Mais qu’est-ce qui pousse les retraités à s’expatrier ? Le soleil, me direz-vous. Pas seulement.

L’attrait d’une vie différente de la routine obligée qu’ils ont connue durant leur vie de travailleur. Le désir d’accomplir un rêve d’horizons lointains qu’ils ont toujours différé à cause du boulot, à cause des enfants, à cause de leurs propres parents…

Bien sûr, le niveau de vie du pays d’accueil n’est pas totalement à exclure, ni le taux de change de leurs devises. Mais ce n’est pas le motif principal ; pas souvent, pas toujours…

Alors, un jour, ils prennent la décision : ils partent. Il en faut du courage pour partir à 60 ans vers l’inconnu ; même quand cet inconnu est là, tout près, à 2 heures d’avion.  Il  en faut de la force pour s’arracher à son coin de France, à sa maison, à ses amis, à ses petits-enfants, à ses habitudes. Il faut avoir l’esprit large pour se dire qu’on va être confronté à d’autres gens, à d’autres mœurs, à d’autres modes de vie, et qu’on va devoir remettre beaucoup de ses habitudes en question. Il faut une certaine dose d’optimisme ou d’inconscience pour ne pas se rendre compte que la qualité des soins sera sans doute bien inférieure à celle dont on aurait bénéficié en France, que l’on n’aura pas de maison médicalisée, pas de maison de retraite, pas de centre de soins avec une spécialisation « gériatrie ».

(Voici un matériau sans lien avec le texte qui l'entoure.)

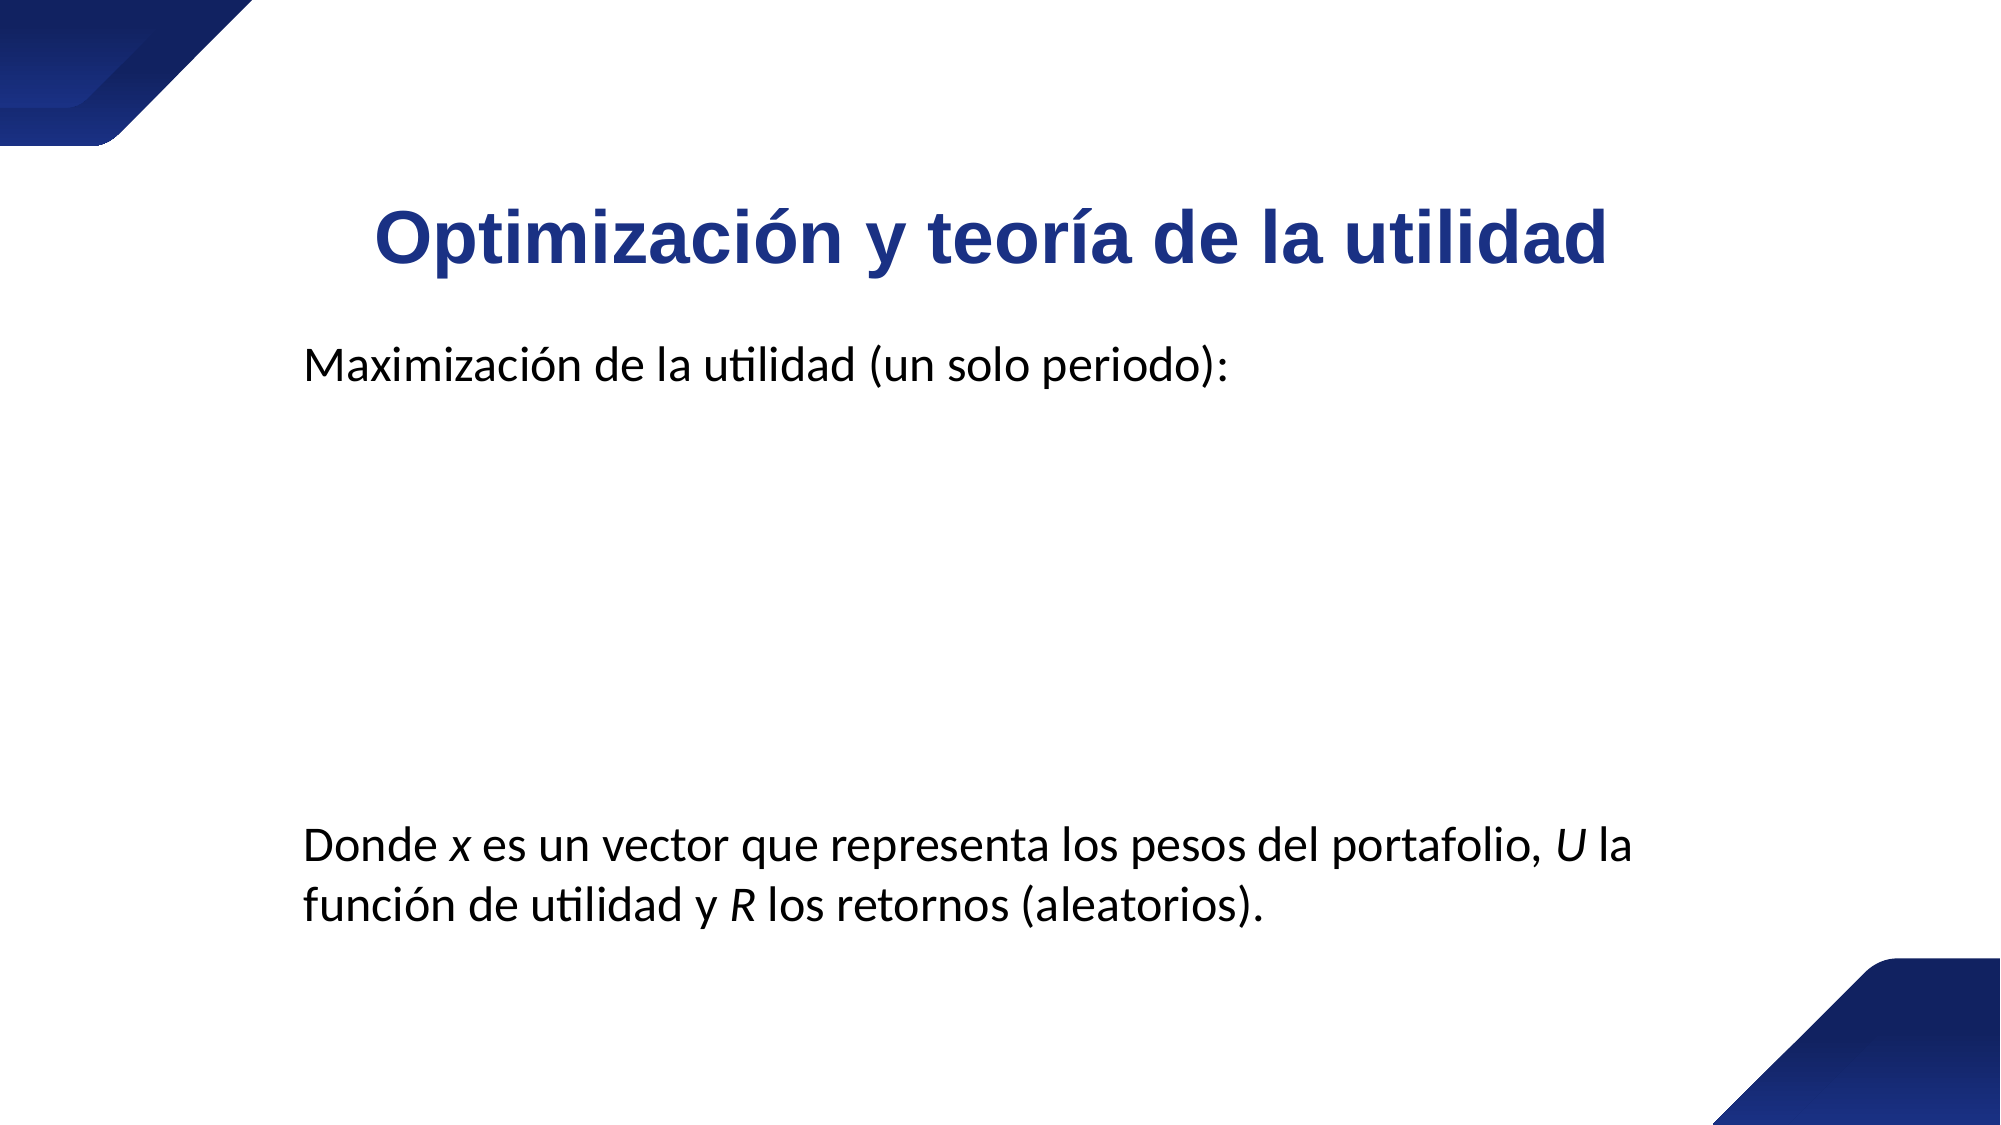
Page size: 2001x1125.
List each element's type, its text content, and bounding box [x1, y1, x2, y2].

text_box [0, 0, 252, 147]
text_box Optimización y teoría de la utilidad [118, 135, 1867, 286]
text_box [1712, 958, 2000, 1125]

Et les voilà arrivant en couple, ou parfois seuls, en pays inconnu avec un petit pécule à dépenser et des tas de formalités administratives à accomplir. Première épreuve : comprendre les arcanes de l’Administration du pays où on débarque. Deuxième épreuve : savoir faire le tri entre les nationaux qui cherchent vraiment à vous rendre service et ceux qui cherchent uniquement à vous soutirer le maximum d’argent (hé oui, il y en a aussi !). Troisième épreuve : trouver en un temps record un bon logement, dans un bon quartier, avec un bon voisinage et de bonnes commodités, et bien sûr un bon rapport qualité-prix.

Ouf ! Ils ont bien réussi. Tant mieux. Et maintenant à eux la douce vie au soleil ; à eux les promenades, les découvertes, le plaisir du climat, des rencontres, des surprises.

Mais les soucis arrivent toujours sans qu’on s’y attende… Ah, vous n’êtes pas en règle avec les impôts… Ah, vous devez changer votre permis de conduire… Ah non, vous ne serez pas remboursés de vos soins médicaux, vous n’avez plus de sécurité sociale. Comment, vous ne saviez donc pas que vous deviez adhérer à la CFE ? Ah non, vous ne pouvez plus être résident en France puisque vous habitez plus de 183 jours à l’étranger… il faut remplir des fiches, il faut faire une demande, il faut déposer un dossier ; il faut, il faut…

Heureusement, avec du temps, de la patience, de la persévérance tout rentre peu à peu dans l’ordre. Mais l’optique a un peu changé. Ce n’est pas le séjour idyllique dont on rêvait peu ou prou. C’est juste qu’on reprend pied avec la réalité ; la même, sous tous les cieux.